Perception-Action loops are at the core of most our daily life activities. Subconsciously, our brains use sensory inputs to trigger specific motor actions in real time and this becomes a continuous activity that in all sorts of activities from playing sports to watching TV. In the context of artificial intelligence(AI), perception-action loops are the cornerstone of autonomous systems such as self-driving vehicles. While disciplines such as imitation learning or reinforcement learning have certainly made progress in this area, the current generation of autonomous systems are still nowhere near human skill in making those decisions directly from visual data. Recently, AI researchers from Microsoft published a paper proposing a transfer learning method to learn perception-action policies from in a simulated environment and apply the knowledge to fly an autonomous drone.

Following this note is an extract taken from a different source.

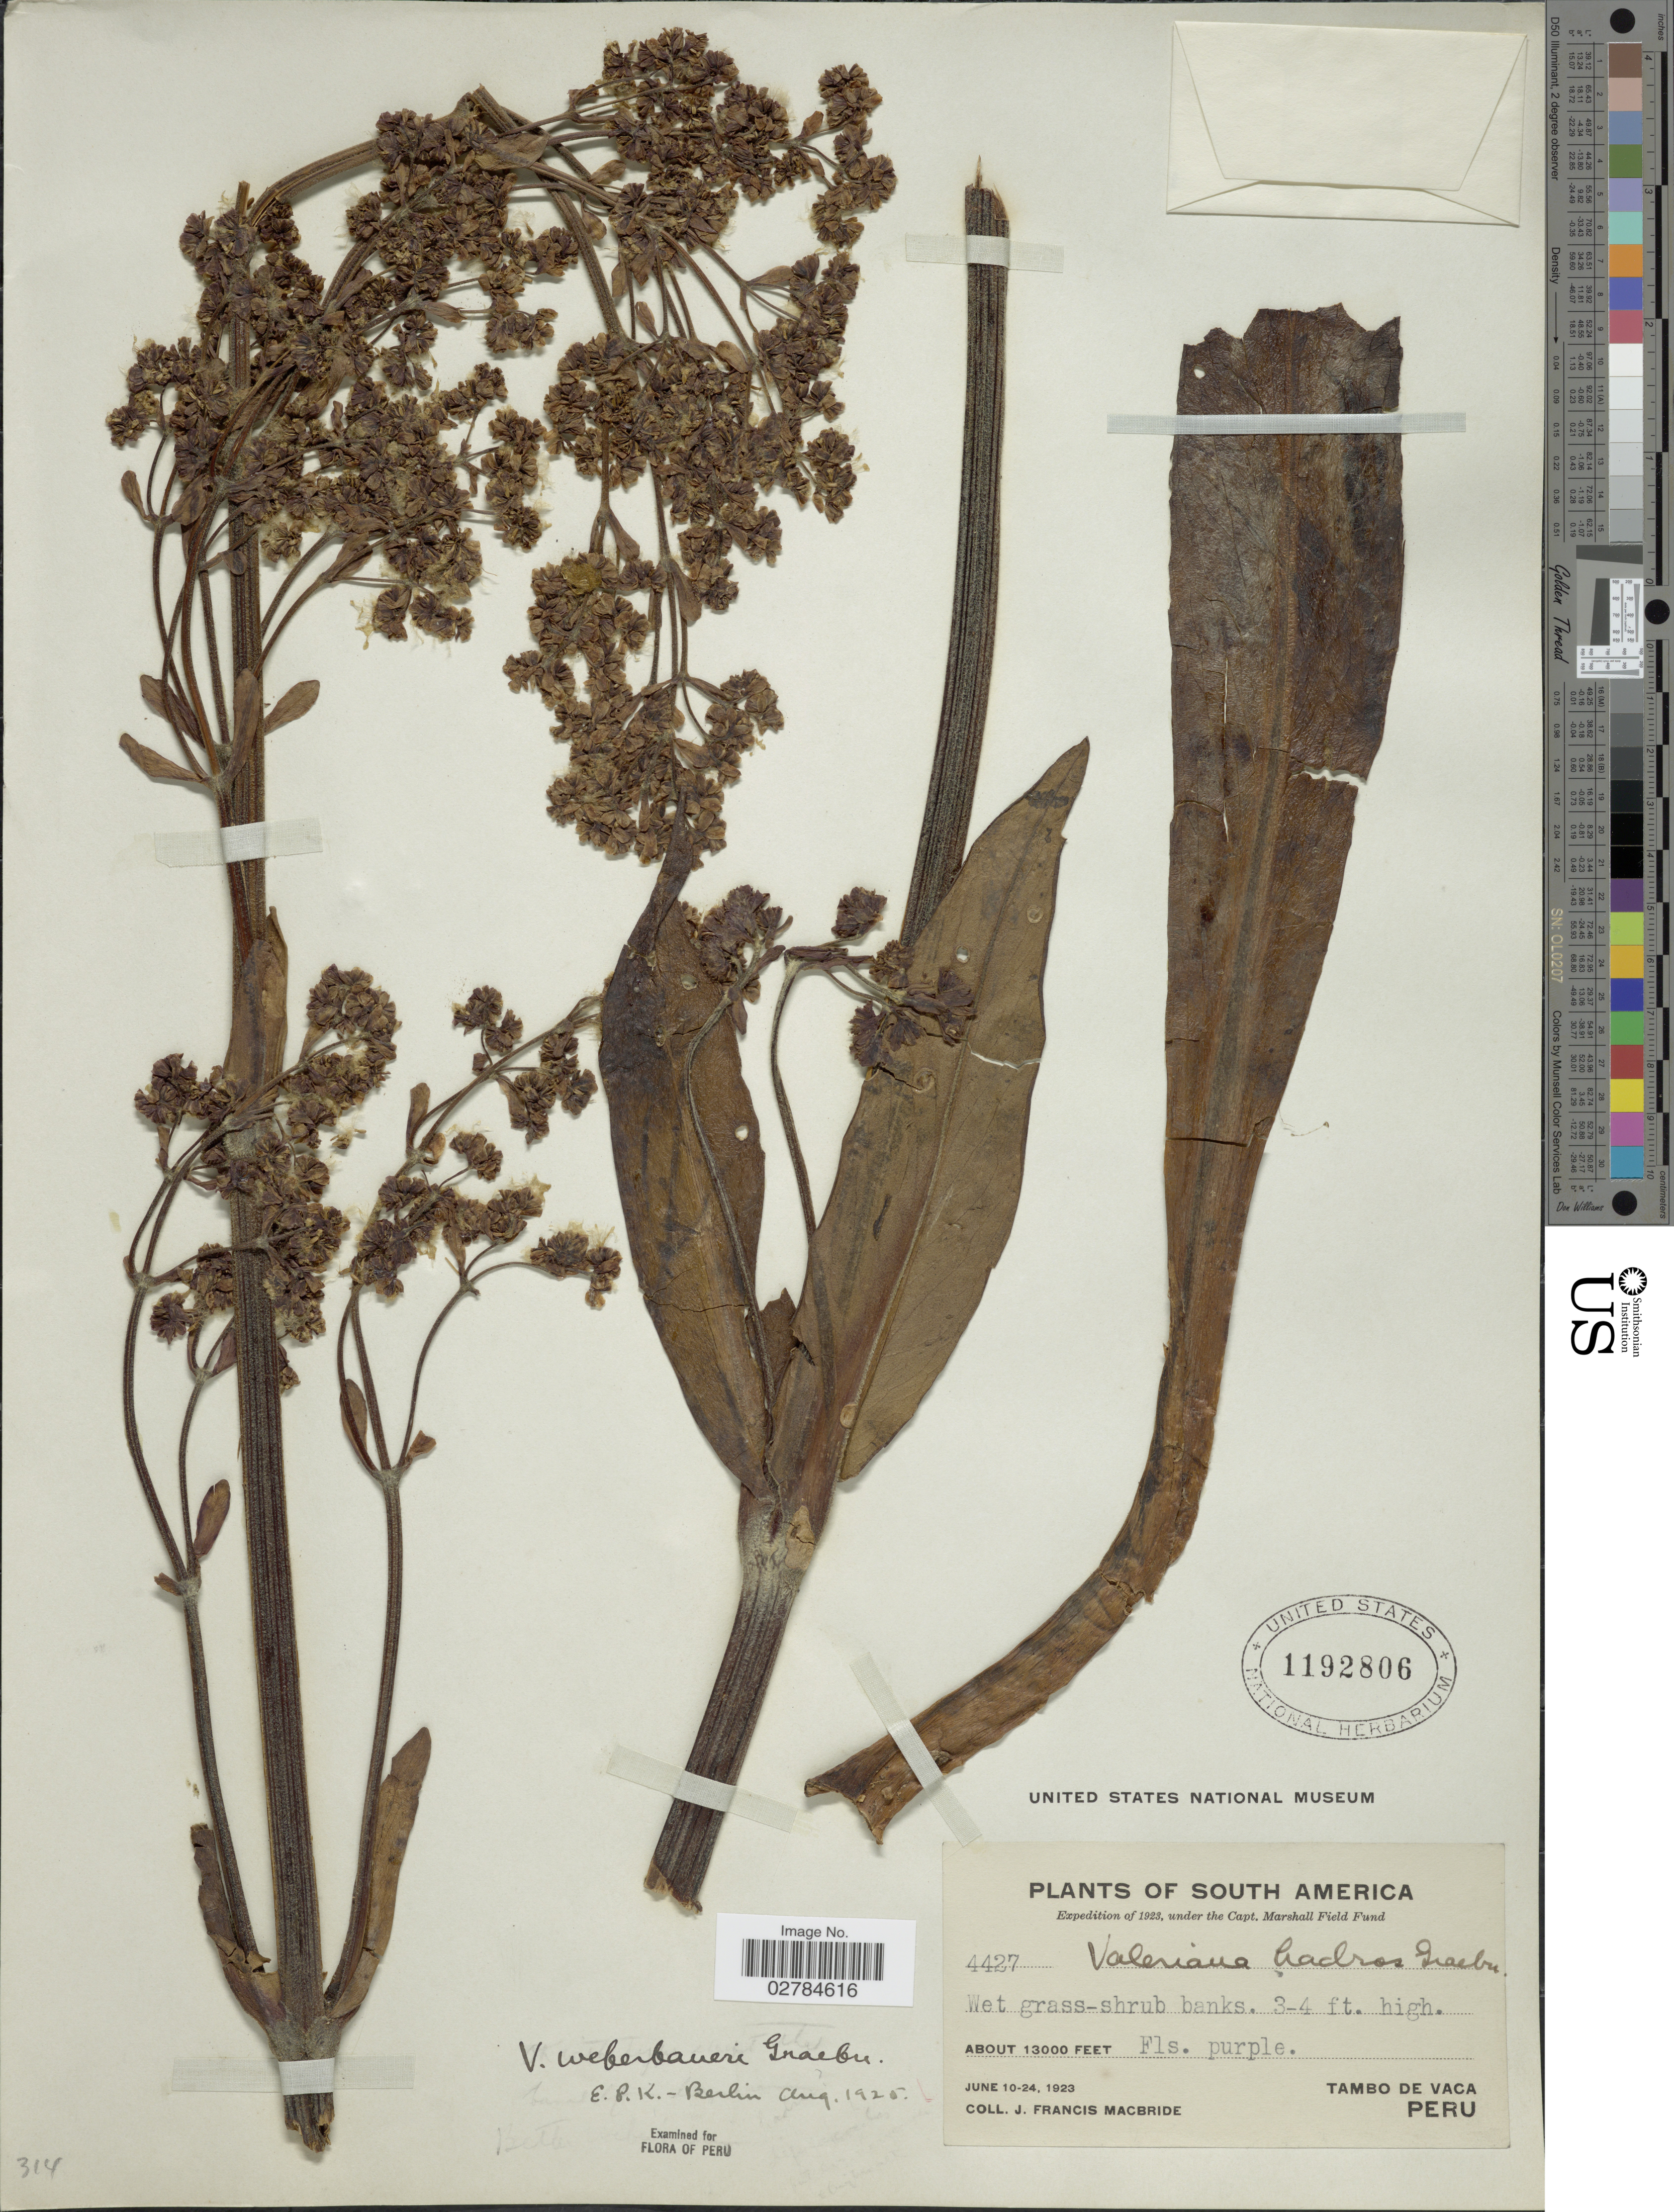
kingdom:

The challenge of learning which actions to take based on sensory input is not so much related to theory as to practical implementations. In recent years, methods like reinforcement learning and imitation learning have shown tremendous promise in this area but they remain constrained by the need of large amounts of difficult-to-collect labeled real world data. Simulated data, on the other hand, is easy to generate, but generally does not render safe behaviors in diverse real-life scenarios. Being able to learn policies in simulated environments and extrapolate the knowledge to real world environments remains one of the main challenges of autonomous systems. To advance research in this area, the AI community has created many benchmarks for real world autonomous systems. One of the most challenging is known as first person view drone racing.
In first-person view(FPV) done racing, expert pilots are able to plan and control a quadrotor with high agility using a potentially noisy monocular camera feed, without comprising safety. The Microsoft Research team attempted to build an autonomous agent that can control a drone in FPV racing.